Corté la comunicación.
Miré a la rubia platino y tardé unos segundos en percatarme de que ella también me estaba mirando con gran curiosidad. Yo no era consciente del funcionamiento vertiginoso de mi cerebro, incluso si me hubieran preguntado habría asegurado que tenía la mente en blanco, pero funcionaba, ya lo creo que funcionaba. Pensaba: «¿Juez? ¿Qué juez ha firmado esa orden de detención?» ¿Qué otro juez podía ser, si no Santamaría? ¿Y qué coño de autoridad tenía en aquel caso ese juez que, en algún momento, incluso sospeché que podía haber participado en la fiesta de las llaves?
Hasta aquel momento, había considerado que Soriano era un policía honrado. Engreído, camorrista y un poco idiota, pero honrado. No se me había ocurrido que estaba a las órdenes de un individuo más que discutible, el juez Santamaría, y que podían utilizarlo para echar tierra al asunto. Un cabeza de turco. El sería el encargado de buscar a un cabeza de turco que terminara de una vez con mis indiscreciones. ¿Queríamos un asesino de putas? Pues lo tendríamos, con su ADN y todo, a la manera del mejor episodio de CSI. «Y así Esquius dejará de tocarnos los cojones.»Continuaba mirando a Laura y ella me sonreía intrigada.
—¿Qué te han dicho? —murmuró—. ¿Buenas noticias o malas noticias?
Al otro lado de la sala, por entre las columnas, se advertía un cierto revuelo. Todo se conjuraba para hacerme salir corriendo. Y salí, si no corriendo, para no llamar la atención, sí con lo que podríamos considerar paso vivo.
—Espera un momento —fue lo último que le dije a la Laura de los cabellos rubio platino, que nunca quisieron pasar por auténticos.
Llegué al guardarropa, donde recogí mi abrigo. En recepción, pedí que me prepararan la cuenta y subí a la habitación. Metí en la mochila la poca ropa que había en el armario.

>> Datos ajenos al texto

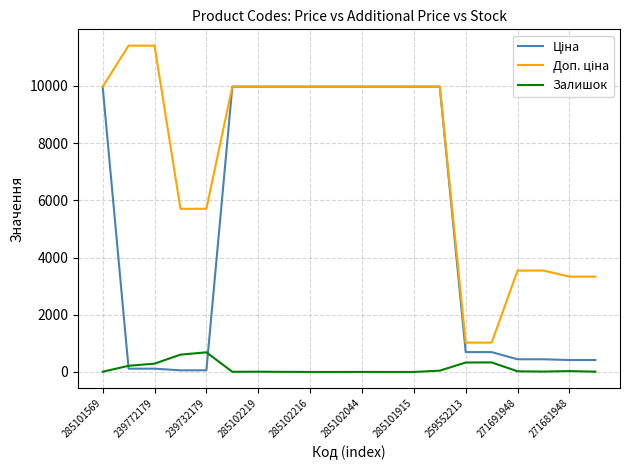

True or false: Залишок has a value of 7.0 at 285101569.

True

Estaba de nuevo ante el mostrador de recepción, abonando la cuenta con la tarjeta de crédito, con la sensación de que me arrancaban un pedazo de corazón, cuando el vestíbulo se llenó de enemigos.
Felip Monmeló, Jordi Plegamans y Luis Ardaruig.
—¿Usted es el señor Esquius? —preguntó el presidente del Club de Fútbol.
—Queremos hablar con usted —dijo el político, joven, relajado y atractivo.
—Imposible —dije, mientras recogía la tarjeta, la factura y la maleta—. Tengo que irme. Y será mejor que no inicien una reyerta porque resultará un escándalo imperdonable y de mal gusto y llevarían las de perder. —Señalé al joven Ardaruig—. Ni siquiera usted tiene nada que hacer conmigo.
En el salón de al lado, los invitados ya pasaban al comedor, donde se sentarían en mesas redondas y comerían tres platos y postre hasta reventar, Laura junto a la silla vacía del famoso Alirón.
Salí del aparcamiento, me puse al volante del Golf y, tres minutos después, ya entraba en la autopista que tenía que devolverme a Barcelona. Cuatro minutos después, ya estaba marcando un número en el móvil. Ya sé que no hay que hablar por teléfono mientras se conduce.